Kritik Mendalam terhadap Krisis Industri Tekstil Indonesia: Perlukah Solusi Jangka Panjang?
Opini : Arif Rahman Tambunan
Mahasiswa STEBI Batam
Industri tekstil Indonesia saat ini sedang menghadapi tantangan yang besar, tercermin dari gelombang pemutusan hubungan kerja (PHK) massal yang melanda sektor ini. Dalam beberapa bulan pertama tahun 2024 saja, sekitar 13.800 pekerja tekstil terkena PHK, dengan perusahaan-perusahaan besar seperti PT Alenatex di Bandung dan beberapa anak perusahaan grup Sritex di Jawa Tengah menjadi korban terbaru.
Pemutusan hubungan kerja dalam skala besar-besaran tidak hanya menunjukkan kondisi finansial perusahaan yang rapuh, tetapi juga menyoroti ketergantungan industri ini pada orderan yang lesu. Kondisi ini menggambarkan kerentanan sektor manufaktur Indonesia yang padat karya terhadap fluktuasi pasar global dan lokal. Dalam konteks ini, perlu dikritisi seberapa jauh upaya pemerintah dalam mendorong ketahanan ekonomi dan keberlanjutan industri.
Salah satu alasan utama melemahnya industri tekstil Indonesia adalah tingginya penetrasi produk impor, terutama dari China. Meskipun dalam beberapa tahun terakhir terdapat upaya untuk mengatur pasar melalui berbagai kebijakan, seperti Kawasan Berikat dan Free Trade Zone, fakta bahwa impor tekstil yang tidak terkendali tetap menghantui pasar domestik. Kebijakan perdagangan yang kurang menguntungkan bagi produsen lokal menjadi sorotan, dengan dampak langsung berupa persaingan yang tidak sehat dan penurunan pesanan bagi produsen lokal.

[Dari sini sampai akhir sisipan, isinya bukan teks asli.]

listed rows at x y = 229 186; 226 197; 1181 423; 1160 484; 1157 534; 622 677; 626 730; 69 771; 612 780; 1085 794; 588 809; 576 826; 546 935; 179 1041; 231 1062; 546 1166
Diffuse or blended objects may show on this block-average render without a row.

Pandemi COVID-19 telah memperburuk situasi ini dengan menyebabkan gangguan signifikan terhadap rantai pasok global. Namun, lebih dari sekadar pandemi, penyebab utama dari melemahnya daya saing industri tekstil Indonesia adalah kelemahan struktural dalam hal biaya produksi, infrastruktur logistik yang kurang efisien, dan kebijakan tenaga kerja yang tidak mendukung. Hal ini tercermin dari komentar Yusuf Rendy Manilet dari Ekonom Center of Reform on Economics (Core) Indonesia, yang menyoroti perlunya restrukturisasi ekosistem industri manufaktur secara menyeluruh.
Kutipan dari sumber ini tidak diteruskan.